CRO – note that’s the letter ‘o’ – arrived when the Post Office started rolling out a modern system which had been trialled in Norwich to the rest of the country, the point being that the codes would make it easier for the mail to be sorted.
So on May 1, 1967 Croydon got its postcode. As it was early days for the postcode it encompassed a large geographic area, from Thornton Heath in the northwest to New Addington in the southeast. Further to that, the borough’s population has boomed by an extra 60,000 people since the introduction of postcodes, inflating the number of people in CR0.
Eventually most postcode areas when they were introduced were smaller, as it made it easier to sort the post.
Altogether, the CR0 postcode encompassed (and still does) Croydon town centre, Addiscombe, Selhurst, Broad Green, Shirley, Addington, New Addington, Coombe, Forestdale, Waddon, Beddington (which isn’t even in the borough of Croydon!) as well as parts of Thornton Heath and Woodside.
As an aside, Tony Benn, grandfather to former Croydon Councillor and 2015 Croydon South general election candidate Emily Benn, held the government position of Postmaster General when the rollout of postcodes was announced.
Note that Croydon’s first postcode was initially set up with the letter ‘o’ rather than a zero – the code simply being short for Croydon. But as the postcode system became more standardised, the system of two letters followed by a number was introduced, so CRO was tweaked to CR0 in 1974, when the rollout of postcodes was pretty much completed.
This also means that Croydon is the only postal district in the country where the chief district – where the head post office is based – ends in 0, rather than 1. In recent years, the CR0 postcode has also been used – as a portmanteau with the Bronx – for the town’s tongue-in-cheek nickname the Cronx, after which the the local brewery is named.

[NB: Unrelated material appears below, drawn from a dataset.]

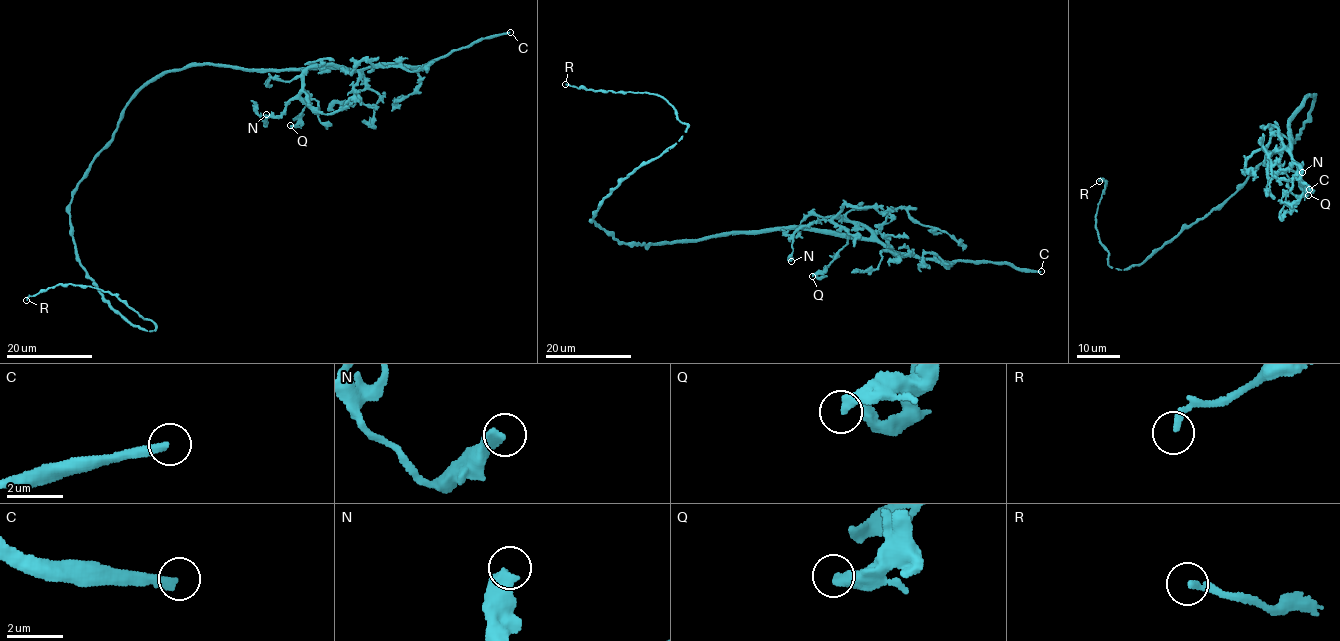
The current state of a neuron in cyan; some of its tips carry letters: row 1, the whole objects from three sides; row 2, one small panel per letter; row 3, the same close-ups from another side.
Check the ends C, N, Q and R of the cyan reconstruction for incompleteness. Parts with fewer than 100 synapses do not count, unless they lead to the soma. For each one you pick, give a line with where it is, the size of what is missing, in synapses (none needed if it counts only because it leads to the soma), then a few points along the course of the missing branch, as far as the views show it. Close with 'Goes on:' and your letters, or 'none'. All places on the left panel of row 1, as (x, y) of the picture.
C: at (510, 32); about 550 synapses
Goes on: C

Another historical quirk of the early introduction of postcodes in Croydon means that the CR9, or sometimes CR90 postcode was given to high-volume postal addresses, usually businesses – and is not related to geography like the borough’s other postcodes.
And before all this makes you think that having a CR0 postcode may just be the best thing since sliced bread, a group of Beddington residents started a petition in 2009 to get themselves removed from the CR0 area, pointing out they were in fact from Sutton.
One of them said: “You live where you want to identify with and if you’re postcode doesn’t match, it’s wrong. This is a nice area, not like Croydon at all.”